El hombre aparenta 30 años y con su canto parece olvidar sus penas nubladas por los excesos y el camino equivocado que un día tomó.
Su guardián
Don Campo Elías Contreras lleva 23 años como cuidador de carros en la Catedral del Rosario y conoce de cerca las andanzas de Manuel, también su comportamiento. “Ese muchacho es muy noble, no es agresivo, por momento habla locuras, pero a veces dice cosas coherentes, él no está trastornado mentalmente, lo de él es el ‘churro’ y nada más, cualquier moneda que le den le sirve para ir a comprar el trago”, advirtió el anciano.

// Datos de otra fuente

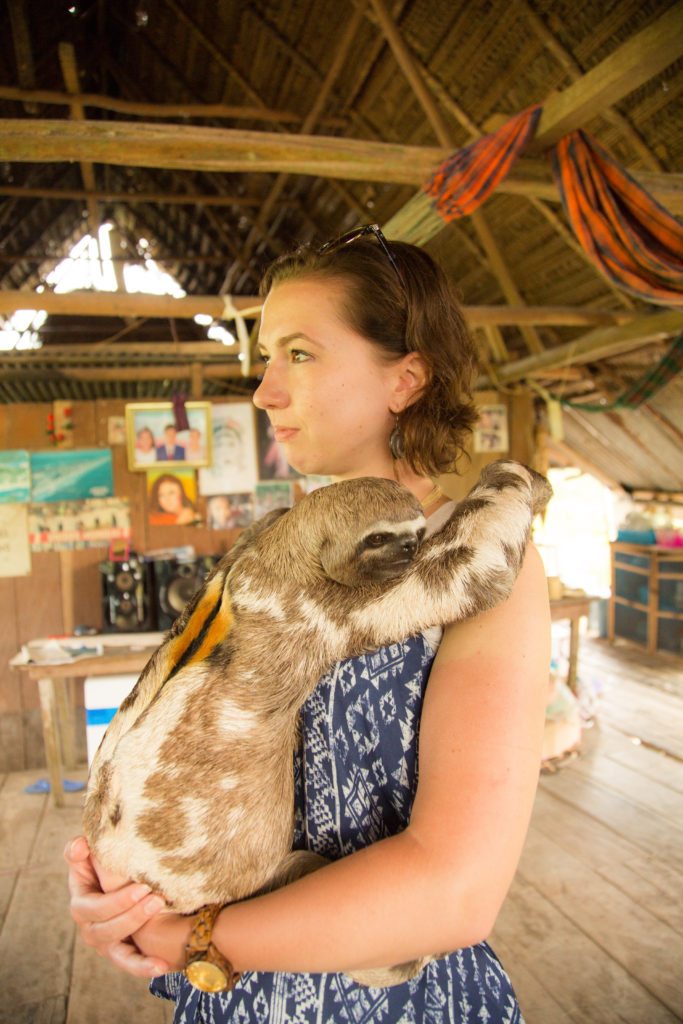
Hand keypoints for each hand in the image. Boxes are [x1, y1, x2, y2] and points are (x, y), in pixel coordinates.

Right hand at [65, 835, 170, 977]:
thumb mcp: (92, 855)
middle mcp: (89, 927)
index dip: (116, 901)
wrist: (124, 882)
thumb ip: (80, 849)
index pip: (92, 908)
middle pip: (106, 929)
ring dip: (138, 935)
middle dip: (132, 915)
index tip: (143, 888)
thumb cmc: (106, 865)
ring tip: (161, 919)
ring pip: (116, 949)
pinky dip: (143, 967)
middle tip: (157, 899)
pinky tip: (161, 966)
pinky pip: (129, 963)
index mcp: (81, 903)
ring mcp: (104, 943)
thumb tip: (81, 845)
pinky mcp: (120, 952)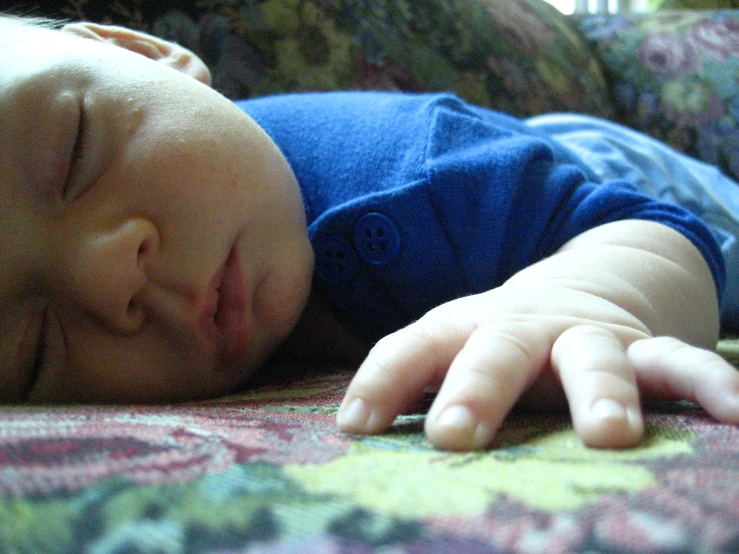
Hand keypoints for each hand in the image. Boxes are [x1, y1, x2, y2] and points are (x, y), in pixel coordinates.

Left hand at [336, 221, 738, 449]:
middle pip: (496, 350)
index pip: (413, 346)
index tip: (355, 426)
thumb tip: (350, 430)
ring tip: (608, 433)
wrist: (575, 291)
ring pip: (591, 356)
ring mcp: (586, 335)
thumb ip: (410, 383)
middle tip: (453, 435)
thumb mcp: (451, 350)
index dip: (381, 381)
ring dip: (600, 390)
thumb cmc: (497, 343)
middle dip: (476, 389)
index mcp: (463, 328)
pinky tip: (735, 414)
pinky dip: (707, 383)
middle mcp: (521, 328)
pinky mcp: (642, 346)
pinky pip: (678, 362)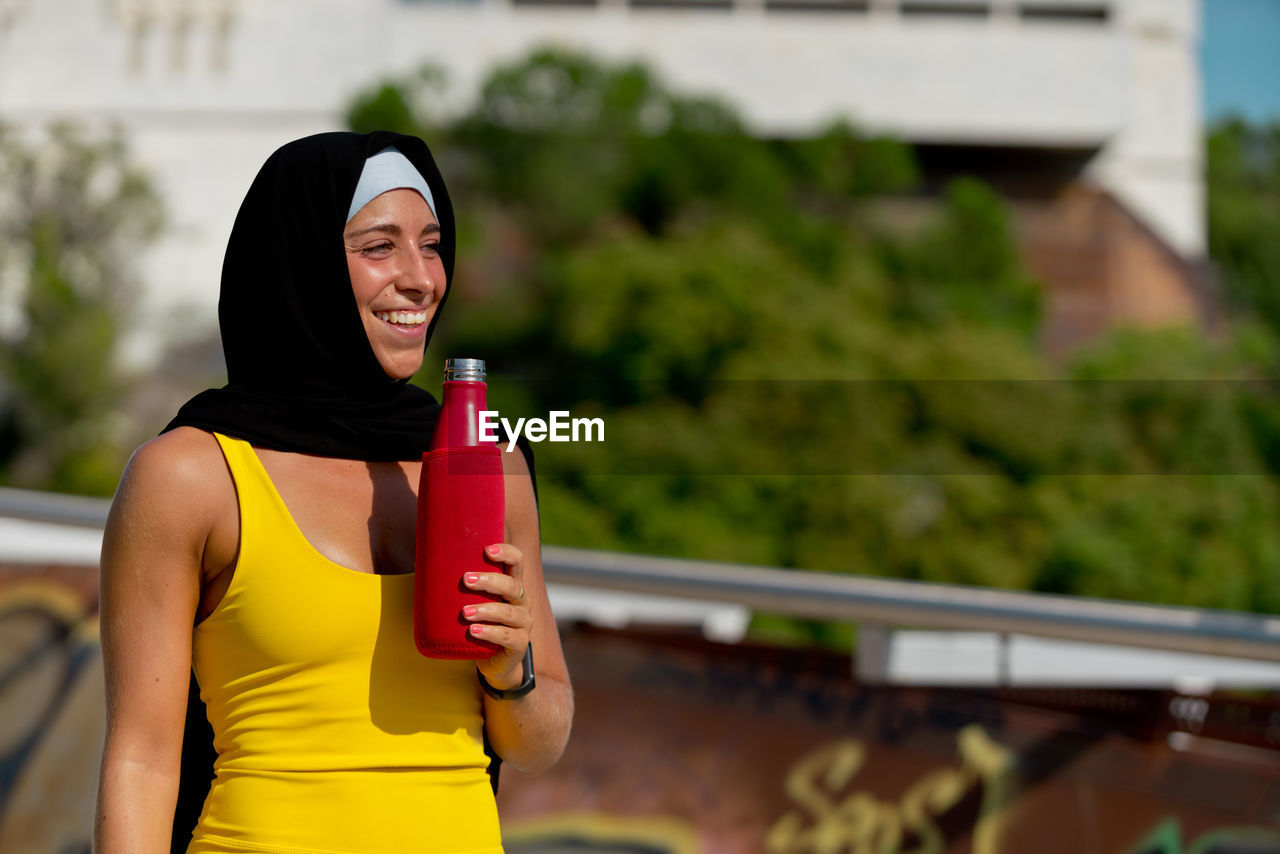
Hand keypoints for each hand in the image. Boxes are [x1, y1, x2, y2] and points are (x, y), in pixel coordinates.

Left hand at [464, 543, 532, 691]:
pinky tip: (473, 631)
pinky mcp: (519, 644)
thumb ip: (459, 587)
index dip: (506, 553)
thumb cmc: (480, 625)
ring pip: (508, 612)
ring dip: (485, 609)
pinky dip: (489, 632)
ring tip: (465, 612)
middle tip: (466, 579)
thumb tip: (420, 562)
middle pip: (512, 585)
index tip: (487, 550)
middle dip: (489, 581)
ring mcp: (523, 623)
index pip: (517, 561)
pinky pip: (507, 636)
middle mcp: (521, 601)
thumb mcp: (474, 602)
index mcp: (512, 585)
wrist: (496, 662)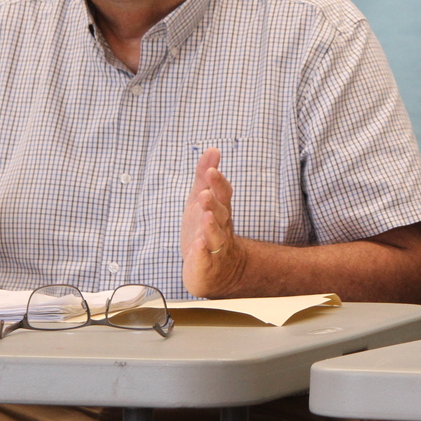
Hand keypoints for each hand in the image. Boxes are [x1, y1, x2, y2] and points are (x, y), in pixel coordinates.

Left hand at [180, 147, 246, 297]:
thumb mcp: (203, 200)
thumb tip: (212, 149)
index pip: (223, 194)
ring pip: (216, 235)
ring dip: (211, 225)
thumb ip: (205, 176)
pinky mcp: (206, 264)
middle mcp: (221, 227)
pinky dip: (202, 252)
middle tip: (205, 193)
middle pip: (221, 213)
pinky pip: (206, 259)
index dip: (218, 183)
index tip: (212, 170)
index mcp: (220, 210)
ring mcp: (215, 246)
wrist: (218, 270)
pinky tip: (198, 246)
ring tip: (206, 216)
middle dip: (214, 203)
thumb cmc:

Mientras don Campo Elías aguarda debajo de un árbol de olivo en la acera principal de la iglesia, diez metros más arriba Manuel duerme profundamente; a su lado un suéter percudido y unos zapatos rotos con cordones de nailon amarillo hacen parte de sus pertenencias.
“Él pasa el día en los alrededores de la iglesia y por las noches lo veo pasar para Pescaíto a buscar no sé qué cosa, el churro lo compra en un parqueadero en el barrio El Carmen, pero no sé dónde duerme. Las veces que hablo con él me cuenta cosas que tienen sentido, pero a veces se ‘escacha y le cae una ‘risotá’, dice que es del Ejército y habla de un combate con las Farc, canta champeta y vallenato a la perfección, el árbol de pino a veces lo coge a puños, pero son cosas de su estado”.
Manuel parece no tener dolientes; mientras su mundo indescifrable no se detiene, algunos admiran su físico, tal como lo asegura don Campo Elías. “Aquí llegan niñas que gustan mucho de él, dicen que es muy simpático, incluso hay una muchacha que trabaja en una droguería del centro que está enamorada de él, si estuviera en su sano juicio podría ser un cantante reconocido”.